Soccorso sparviero tramortito in volo

Probabile un incidente durante un’azione di caccia Portato a Semproniano, è già in fase di ripresa

monte argentario. Salvato un bellissimo sparviero. L’ultimo intervento portato a termine dall’associazione è avvenuto in collaborazione con altri sodalizi animalisti di tutto il territorio. Un ottimo esempio di simbiosi tra i vari soggetti che prestano soccorso agli animali in difficoltà.

Si tratta di un rapace che era rimasto intontito all’isola del Giglio, individuato dai Carabinieri forestali isolani e consegnato ad una volontaria di Amici di Bobi che, a sua volta, lo ha trasportato dal traghetto alla Clinica Costa d’Argento. Da lì è stato preso in cura da Sos Animali e dai suoi veterinari, per poi trasferirlo al centro di recupero di Semproniano dove, non appena sarà possibile, verrà liberato e potrà tornare a volare in tutta libertà. Le condizioni dello sparviero sono infatti già buone, nonostante inizialmente si pensava avesse un’ala rotta.


Stando al resoconto di Sos Animali, potrebbe invece aver preso soltanto una botta forte, probabilmente durante un’azione di caccia, vista la sua grande velocità di volo che rende piuttosto frequenti incidenti di questo tipo. «È stato soccorso dai forestali dell’Isola del Giglio – raccontano da Amici di Bobi – e al suo arrivo con il traghetto, la nostra volontaria Patrizia Orsini lo ha subito portato in clinica, dove il veterinario di Sos Animali selvatici ha prestato le prime cure e lo ha alloggiato in un ambiente più adatto fino a guarigione avvenuta. Si pensava avesse un’ala rotta, si vedeva che non stava bene.
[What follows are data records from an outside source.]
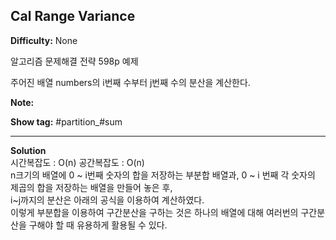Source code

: ## Cal Range Variance

**Difficulty:** None

알고리즘 문제해결 전략 598p 예제

주어진 배열 numbers의 i번째 수부터 j번째 수의 분산을 계산한다.

**Note:**

**Show tag:** \#partition\_#sum

----------------------------------------------

**Solution** <br/>
시간복잡도 : O(n) 공간복잡도 : O(n) <br/>
n크기의 배열에 0 ~ i번째 숫자의 합을 저장하는 부분합 배열과, 0 ~ i 번째 각 숫자의 제곱의 합을 저장하는 배열을 만들어 놓은 후, <br/>
i~j까지의 분산은 아래의 공식을 이용하여 계산하였다. <br/>
이렇게 부분합을 이용하여 구간분산을 구하는 것은 하나의 배열에 대해 여러번의 구간분산을 구해야 할 때 유용하게 활용될 수 있다. 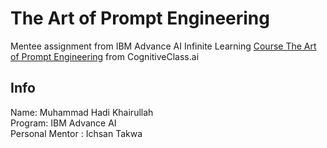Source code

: # The Art of Prompt Engineering
Mentee assignment from IBM Advance AI Infinite Learning
[Course The Art of Prompt Engineering](https://apps.cognitiveclass.ai/learning/course/course-v1:IBMSkillsNetwork+GPXX0TGVEN+v1/home) from CognitiveClass.ai

## Info
Name: Muhammad Hadi Khairullah\
Program: IBM Advance AI\
Personal Mentor : Ichsan Takwa
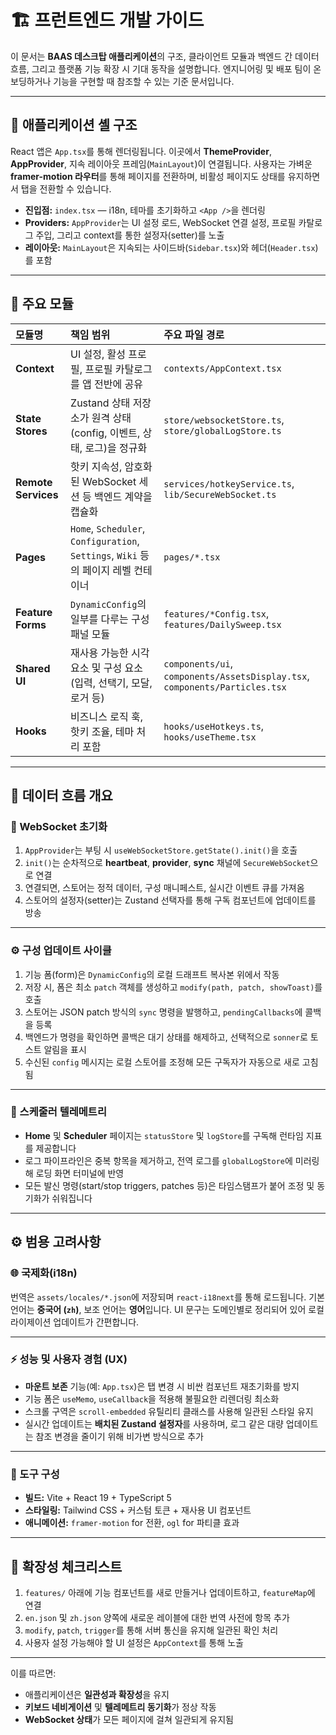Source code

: 
# 🏗️ 프런트엔드 개발 가이드

이 문서는 **BAAS 데스크탑 애플리케이션**의 구조, 클라이언트 모듈과 백엔드 간 데이터 흐름,
그리고 플랫폼 기능 확장 시 기대 동작을 설명합니다.
엔지니어링 및 배포 팀이 온보딩하거나 기능을 구현할 때 참조할 수 있는 기준 문서입니다.

---

## 🧩 애플리케이션 셸 구조

React 앱은 `App.tsx`를 통해 렌더링됩니다.
이곳에서 **ThemeProvider**, **AppProvider**, 지속 레이아웃 프레임(`MainLayout`)이 연결됩니다.
사용자는 가벼운 **framer-motion 라우터**를 통해 페이지를 전환하며,
비활성 페이지도 상태를 유지하면서 탭을 전환할 수 있습니다.

* **진입점:** `index.tsx` — i18n, 테마를 초기화하고 `<App />`을 렌더링
* **Providers:** `AppProvider`는 UI 설정 로드, WebSocket 연결 설정, 프로필 카탈로그 주입,
  그리고 context를 통한 설정자(setter)를 노출
* **레이아웃:** `MainLayout`은 지속되는 사이드바(`Sidebar.tsx`)와 헤더(`Header.tsx`)를 포함

---

## 🧱 주요 모듈

| 모듈명                 | 책임 범위                                                                   | 주요 파일 경로                                                                    |
| :------------------ | :---------------------------------------------------------------------- | :-------------------------------------------------------------------------- |
| **Context**         | UI 설정, 활성 프로필, 프로필 카탈로그를 앱 전반에 공유                                       | `contexts/AppContext.tsx`                                                   |
| **State Stores**    | Zustand 상태 저장소가 원격 상태(config, 이벤트, 상태, 로그)을 정규화                         | `store/websocketStore.ts`, `store/globalLogStore.ts`                        |
| **Remote Services** | 핫키 지속성, 암호화된 WebSocket 세션 등 백엔드 계약을 캡슐화                                 | `services/hotkeyService.ts`, `lib/SecureWebSocket.ts`                       |
| **Pages**           | `Home`, `Scheduler`, `Configuration`, `Settings`, `Wiki` 등의 페이지 레벨 컨테이너 | `pages/*.tsx`                                                               |
| **Feature Forms**   | `DynamicConfig`의 일부를 다루는 구성 패널 모듈                                       | `features/*Config.tsx`, `features/DailySweep.tsx`                           |
| **Shared UI**       | 재사용 가능한 시각 요소 및 구성 요소 (입력, 선택기, 모달, 로거 등)                               | `components/ui`, `components/AssetsDisplay.tsx`, `components/Particles.tsx` |
| **Hooks**           | 비즈니스 로직 훅, 핫키 조율, 테마 처리 포함                                              | `hooks/useHotkeys.ts`, `hooks/useTheme.tsx`                                 |

---

## 🔄 데이터 흐름 개요

### 🔌 WebSocket 초기화

1. `AppProvider`는 부팅 시 `useWebSocketStore.getState().init()`을 호출
2. `init()`는 순차적으로 **heartbeat**, **provider**, **sync** 채널에 `SecureWebSocket`으로 연결
3. 연결되면, 스토어는 정적 데이터, 구성 매니페스트, 실시간 이벤트 큐를 가져옴
4. 스토어의 설정자(setter)는 Zustand 선택자를 통해 구독 컴포넌트에 업데이트를 방송

---

### ⚙️ 구성 업데이트 사이클

1. 기능 폼(form)은 `DynamicConfig`의 로컬 드래프트 복사본 위에서 작동
2. 저장 시, 폼은 최소 `patch` 객체를 생성하고 `modify(path, patch, showToast)`를 호출
3. 스토어는 JSON patch 방식의 `sync` 명령을 발행하고,
   `pendingCallbacks`에 콜백을 등록
4. 백엔드가 명령을 확인하면 콜백은 대기 상태를 해제하고,
   선택적으로 `sonner`로 토스트 알림을 표시
5. 수신된 `config` 메시지는 로컬 스토어를 조정해 모든 구독자가 자동으로 새로 고침됨

---

### 📡 스케줄러 텔레메트리

* **Home** 및 **Scheduler** 페이지는 `statusStore` 및 `logStore`를 구독해 런타임 지표를 제공합니다
* 로그 파이프라인은 중복 항목을 제거하고, 전역 로그를 `globalLogStore`에 미러링해 로딩 화면 터미널에 반영
* 모든 발신 명령(start/stop triggers, patches 등)은 타임스탬프가 붙어 조정 및 동기화가 쉬워집니다

---

## ⚙️ 범용 고려사항

### 🌐 국제화(i18n)

번역은 `assets/locales/*.json`에 저장되며 `react-i18next`를 통해 로드됩니다.
기본 언어는 **중국어 (`zh`)**, 보조 언어는 **영어**입니다.
UI 문구는 도메인별로 정리되어 있어 로컬라이제이션 업데이트가 간편합니다.

---

### ⚡ 성능 및 사용자 경험 (UX)

* **마운트 보존** 기능(예: `App.tsx`)은 탭 변경 시 비싼 컴포넌트 재초기화를 방지
* 기능 폼은 `useMemo`, `useCallback`을 적용해 불필요한 리렌더링 최소화
* 스크롤 구역은 `scroll-embedded` 유틸리티 클래스를 사용해 일관된 스타일 유지
* 실시간 업데이트는 **배치된 Zustand 설정자**를 사용하며,
  로그 같은 대량 업데이트는 참조 변경을 줄이기 위해 비가변 방식으로 추가

---

### 🧰 도구 구성

* **빌드:** Vite + React 19 + TypeScript 5
* **스타일링:** Tailwind CSS + 커스텀 토큰 + 재사용 UI 컴포넌트
* **애니메이션:** `framer-motion` for 전환, `ogl` for 파티클 효과

---

## 🚀 확장성 체크리스트

1. `features/` 아래에 기능 컴포넌트를 새로 만들거나 업데이트하고,
   `featureMap`에 연결
2. `en.json` 및 `zh.json` 양쪽에 새로운 레이블에 대한 번역 사전에 항목 추가
3. `modify`, `patch`, `trigger`를 통해 서버 통신을 유지해 일관된 확인 처리
4. 사용자 설정 가능해야 할 UI 설정은 `AppContext`를 통해 노출

---

이를 따르면:

* 애플리케이션은 **일관성과 확장성**을 유지
* **키보드 네비게이션** 및 **텔레메트리 동기화**가 정상 작동
* **WebSocket 상태**가 모든 페이지에 걸쳐 일관되게 유지됨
La gabbia usata è solo un mezzo di fortuna che è servita per il trasporto, ma sicuramente sarebbe stato più comodo e tranquillo in uno scatolone con buchi per l’aerazione».

Un intervento che ha avuto gli effetti sperati, visto che l’animale è stato curato e presto tornerà in libertà. «Aveva preso una botta ed era rimasto tramortito – racconta la presidentessa di Sos Animali, Fiora Branconi – quindi è stato portato sulla terraferma da Amici di Bobi e poi successivamente consegnato al dottor Andrea Poggiaroni, che se ne sta prendendo cura. È stato trasferito a Semproniano e adesso è in via di ripresa. Non ha nulla di rotto: ali, zampe e tutto il resto sono ok. Era stordito probabilmente a causa di una grande botta: i rapaci piccoli spesso quando sono a caccia incontrano un ostacolo e ci sbattono contro. Vanno a velocità supersonica quindi possono avere un bel trauma, anche se comunque non ci sono lesioni. Dunque il dottore ha dato le prime cure e poi, a Semproniano, sarà liberato e tornerà presto a volare». — A.C.